Degrees of the Wasserstein Distance to Small Toric Models
Greg DePaul, Serkan Hoşten, Nilava Metya, Ikenna Nometa
TL;DR
This work studies the algebraic complexity of computing Wasserstein distances from discrete empirical distributions to small toric models. It introduces the Wasserstein degree $w(X,F)$, the number of complex critical points of a linear objective on a translated face intersected with a toric model, and shows $w(X,F)$ is bounded by the polar degrees of the underlying variety. The authors derive explicit polar-degree formulas for rational normal scrolls and a range of graphical models (star trees, the binary 4-path, the binary 4-cycle, and no-three-way interaction models) and present an algorithm to compute Wasserstein degrees without Lagrange multipliers. Computational experiments, implemented in SageMath and Macaulay2, demonstrate that $w(X,F)$ is often smaller than the corresponding polar degrees, offering a practical handle on the complexity of Wasserstein-distance computations in discrete settings and informing distance-based estimation and learning tasks.
Abstract
The study of the closest point(s) on a statistical model from a given distribution in the probability simplex with respect to a fixed Wasserstein metric gives rise to a polyhedral norm distance optimization problem. There are two components to the complexity of determining the Wasserstein distance from a data point to a model.
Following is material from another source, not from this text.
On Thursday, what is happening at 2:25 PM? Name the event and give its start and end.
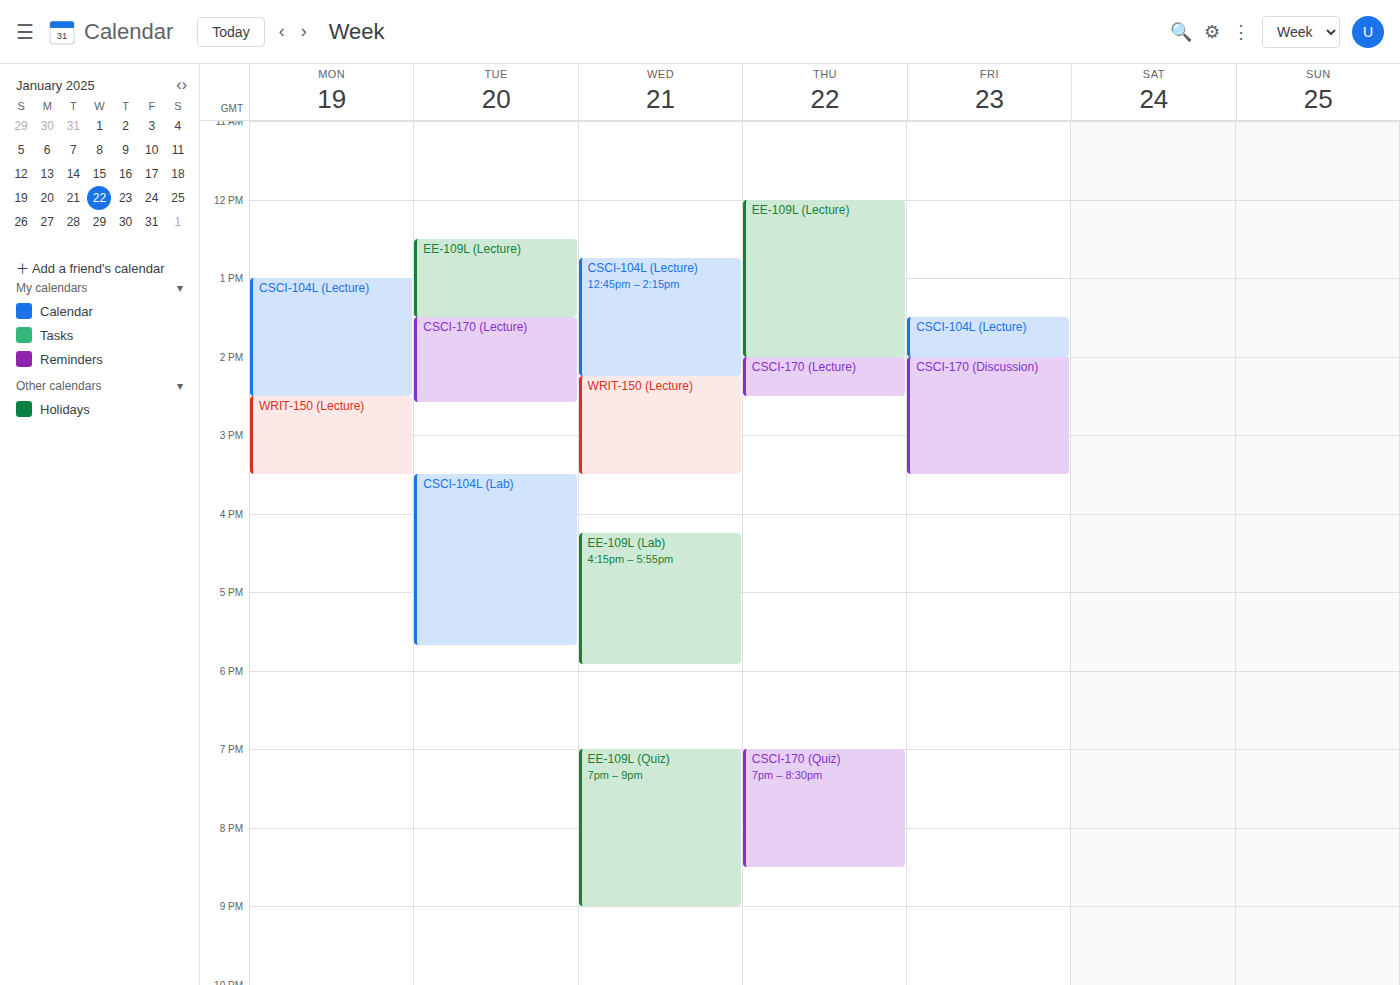
"CSCI-170 (Lecture)", 2:00 PM to 2:30 PMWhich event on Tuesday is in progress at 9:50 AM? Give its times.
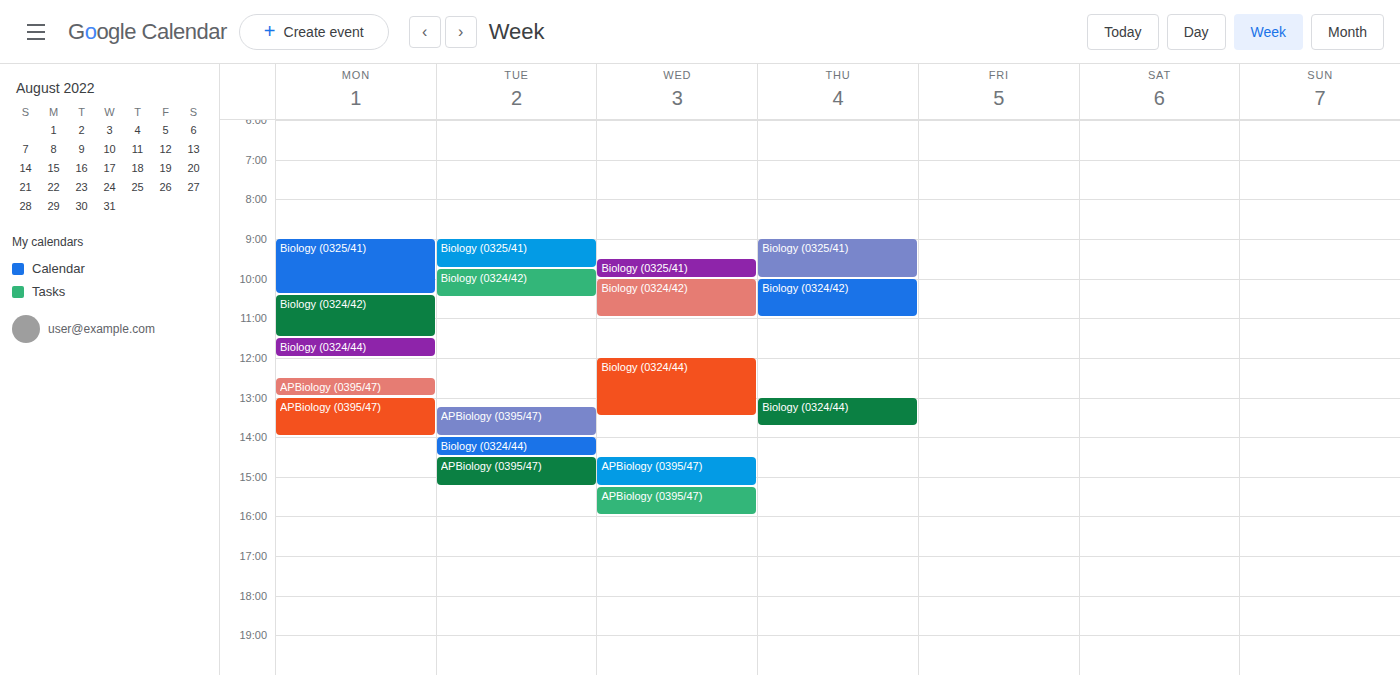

One is the combinatorial complexity that is governed by the combinatorics of the Lipschitz polytope of the finite metric to be used. Another is the algebraic complexity, which is governed by the polar degrees of the Zariski closure of the model. We find formulas for the polar degrees of rational normal scrolls and graphical models whose underlying graphs are star trees. Also, the polar degrees of the graphical models with four binary random variables where the graphs are a path on four vertices and the four-cycle, as well as for small, no-three-way interaction models, were computed. We investigate the algebraic degree of computing the Wasserstein distance to a small subset of these models. It was observed that this algebraic degree is typically smaller than the corresponding polar degree.